Gerrit Wuysang berperan besar dalam perang Minahasa di Tondano tahun 1808-1809. Gerrit pun membangun negeri Kapataran dengan memindahkan penduduk dari pantai Atep.
KRISTEN BARU
Setelah Pendeta Huther, Atep/Kapataran masih dikunjungi pula oleh Ds.Johan Ruben Adams tahun 1791.
Kemudian masa Hindia Belanda, pada Maret 1819 Predikant Semarang Ds.Dirk Lenting datang dan tinggal beberapa hari di Kapataran, di mana Lenting membaptis beberapa orang setiap hari. Sebagian besar adalah penduduk Kapataran sendiri, bahkan ada dari negeri-negeri di tepi danau dan dekat Tondano. Sebanyak 530 orang dibaptis dan semuanya masih muda.
Tahun 1819 ini oleh Nederlandsch Zendeling Genootschap (NZG) dicatat sebagai pendirian dari Jemaat (Gemeente) Kapataran dengan Lenting sebagai pendiri.
Setelah kunjungan Lenting, Predikant Ambon Ds.Joseph Kam ikut mengunjungi Kapataran dan membaptis beberapa penduduknya.1
Namun, pekerjaan para predikant sejak periode Kompeni tersebut kemudian terbengkalai hingga Zendeling NZG Johan Friedrich Riedel datang bekerja di Tondano.
Pendeta Sierk Coolsma mengungkap orang-orang Kristen di Kapataran sangat bangga dengan nama Kristen mereka. Tapi masih tenggelam dalam kekafiran dan tanpa kehidupan spiritual.

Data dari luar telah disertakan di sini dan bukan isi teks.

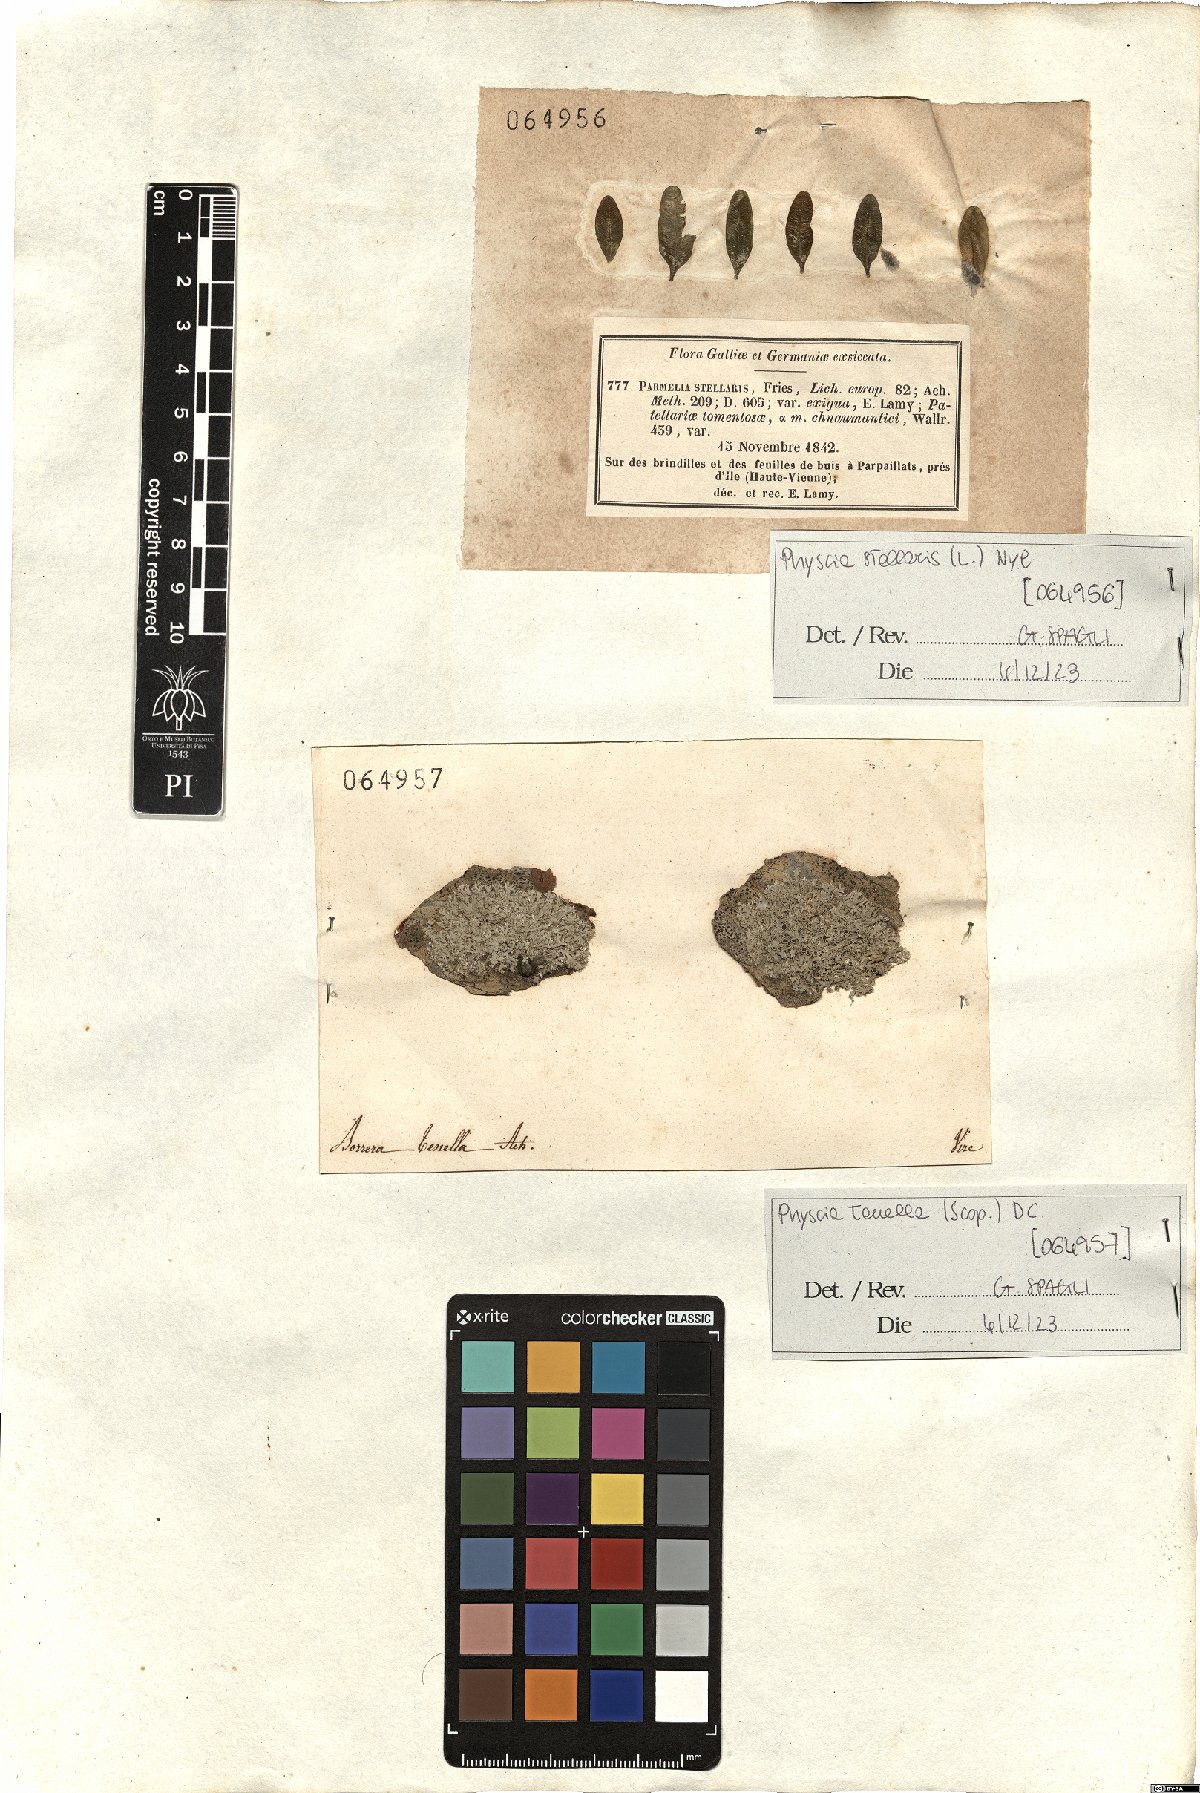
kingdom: Fungi
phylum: Ascomycota
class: Lecanoromycetes
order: Caliciales
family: Physciaceae
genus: Physcia
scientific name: Physcia stellaris
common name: Star rosette lichen
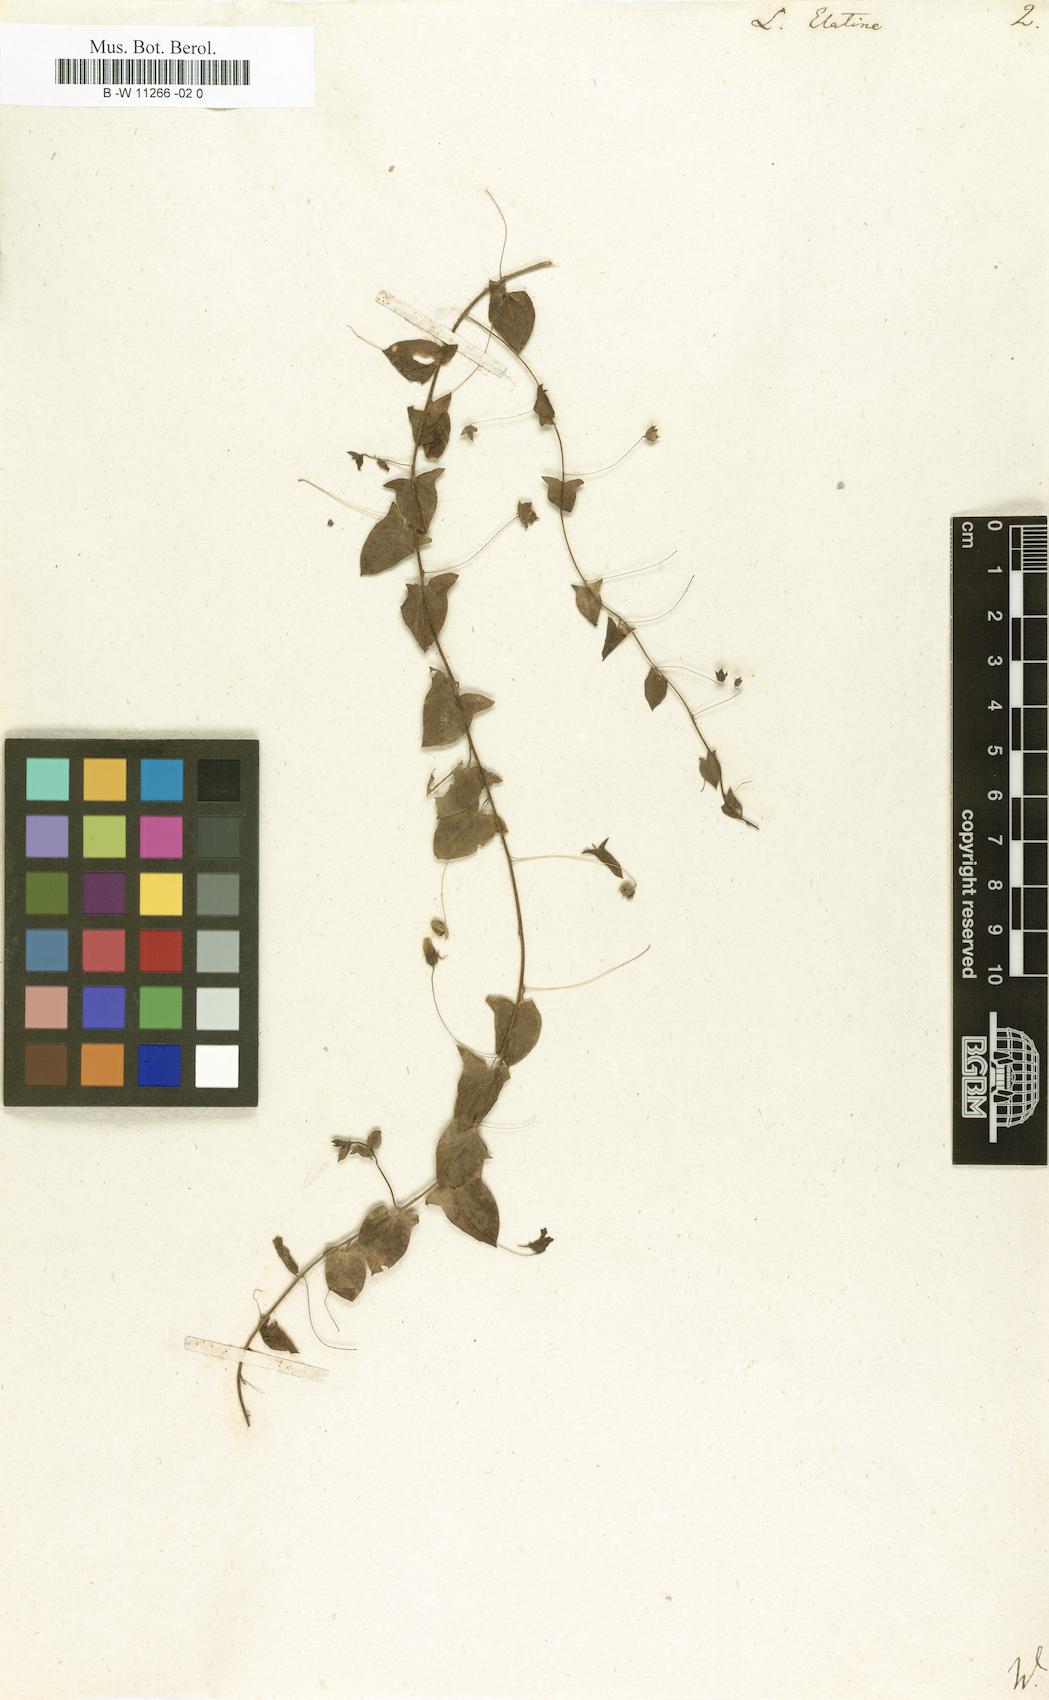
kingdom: Plantae
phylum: Tracheophyta
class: Magnoliopsida
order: Lamiales
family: Plantaginaceae
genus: Linaria
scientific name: Linaria heterophylla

Ketika Riedel pertamakali mengunjungi Kapataran tahun 1833 dia menemukan hanya sisa beberapa orang Kristen, dan sebuah sekolah yang telah berdiri di Kapataran sejak masa Kompeni.
Tapi selama bertahun-tahun, Riedel hanya membaptis beberapa anak dari orang tua Kristen, dan menolak untuk membaptis orang dewasa.
Riedel kecewa karena meski ada sekolah, gereja, guru (meester) yang merangkap guru jemaat (voorgangers), kehidupan jemaat menyedihkan. Anak-anak tumbuh dengan bingung karena contoh buruk. Dibesarkan dalam ketidaktahuan dan ketidakpedulian. Orang yang dibaptis hanya melihat gereja dari luar dan hanya dua atau tiga orang yang masuk gereja di hari Minggu. Sebaliknya ia melihat kesombongan yang sia-sia atas nama agama Kristen karena mengikuti kebiasaan lama.
Masa sebelumnya pembaptisan selalu massal. Banyak orang
dibaptis dalam ketidaktahuan, tidak siap dan tanpa pemeriksaan atau penguatan
iman.
Kotbah pertobatan dari Riedel yang tegas memberi pengaruh di jemaat lama Kapataran pada tahun 1847. Dan, pekerjaan Hessel Rooker sejak tahun 1855 berhasil mentobatkan semua penduduknya.
1.Dari berita tahun 1930, pada 22 November 1929 di Kapataran dilaksanakan pesta gereja memperingati 110 tahun kepala negerinya Wuysang dibaptis di Ambon oleh Pendeta Kam.
SUMBER:
Dokumen Kompeni Belanda.
Maandbericht van het Nederlandsche Zendelinggenootschap 1856.
Overzicht van Inlandsche en Maleisisch Chineesche pers no.6 1930.